Written by: Emilio Travieso

14 October 2008 No Comment

Over the last few weeks, I’ve been overwhelmed with new responsibilities.  My supervisor, a nun, got sent by her congregation to a new mission, so until we hire somebody new, I’m doing both her job and mine.  And in my Jesuit community, the guy who was in charge of the house’s economy was sent to study overseas, so I’m now the house treasurer.  Both of these changes have coincided with intense times: at home, we’re merging two Jesuit communities, which means merging the two banks accounts and economic records… and at work, we’re restructuring departments, receiving all kinds of important visitors, and dealing with emergency after emergency, in part related to a looming economic crisis which goes hand in hand with repression against the government’s favorite scapegoat, Haitian immigrants.  Needless to say, I’m feeling a little stressed.

My big temptation is to start waking up well before the crack of dawn to get ahead on all the paperwork that I have backed up, and to stay late in the office, even if it means skipping Mass, to finish all the e-mails and phone calls I have to make.  Work-wise, I could certainly use the extra hours.  But by now, I know better than this.

If there’s one thing I’ve learned in regency (the stage of Jesuit formation I’m in) so far, it’s that I need to rest, I need to share in gratuity with people, and I need to pray.  I also know that I’m the type of person who tends to neglect these needs when faced with other peoples’ “limit situations.”  What I’ve learned, in a sense, is that “you will always have the poor among you” — in this line of work, the “limit situation” is permanent, and if I don’t guard those things that keep me going and keep me oriented, I can easily fall into traps that poison everything I do.
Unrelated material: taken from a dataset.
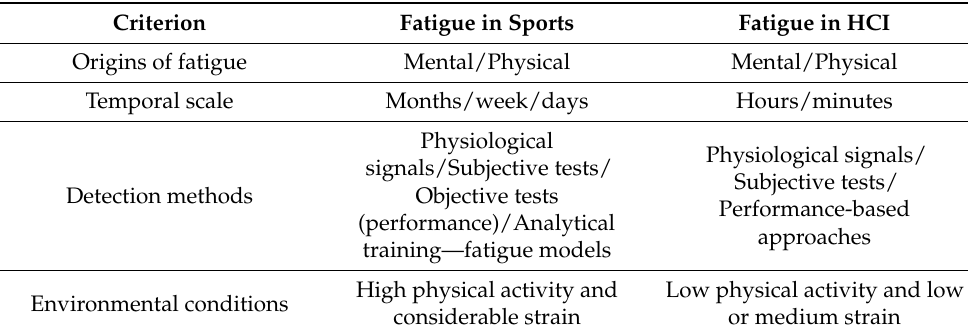
Table 2. Comparison of fatigue in sports and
But with all this work, it’s not like I can start taking more time than I already do to rest and share and pray, either.  Rather, I need to use that time better — I need to find the most re-creational ways to rest, share more meaningfully by being more present to people, and “tune-up” my prayer habits.  I may not have two extra hours to pray, but I can be more careful with those little details that Ignatius is so insistent on, like preparing my morning prayer from the night before and being attentive to my posture and the place where I pray, so that I’m more available to God during the time I do pray.  In my examens, I can’t afford to just go through the motions — in order to keep some “horizon of meaning,” I need to really listen for God’s voice as I watch refugees lose their sense of dignity after one too many years in legal and economic limbo, and also as I watch Dominicans and Haitians come together to improve literacy in their neighborhood.  When a development project, like a water well we recently built, unexpectedly unleashes all kinds of rivalries and conflicts in a community, and when it’s time to do evaluations for the staff I now supervise, I need to really ask for the grace to feel, discern and act in that situation in tune with the heart of Jesus.

That’s where my magis is right now.  I can’t physically work more than I do, and I don’t have time to pray or rest or share more than I do.  But I feel the Spirit inviting me to do all of those same things in a way that’s more centered on God, in a way that digs deeper and listens more attentively.  Precisely at the limits of my availability in terms of time and energy, I’m being stretched in my inner availability, learning to let my intentions, actions and operations be carried and guided more by the Spirit.  God’s grace is at work, bringing my work and my prayer closer together so that both become more life-giving.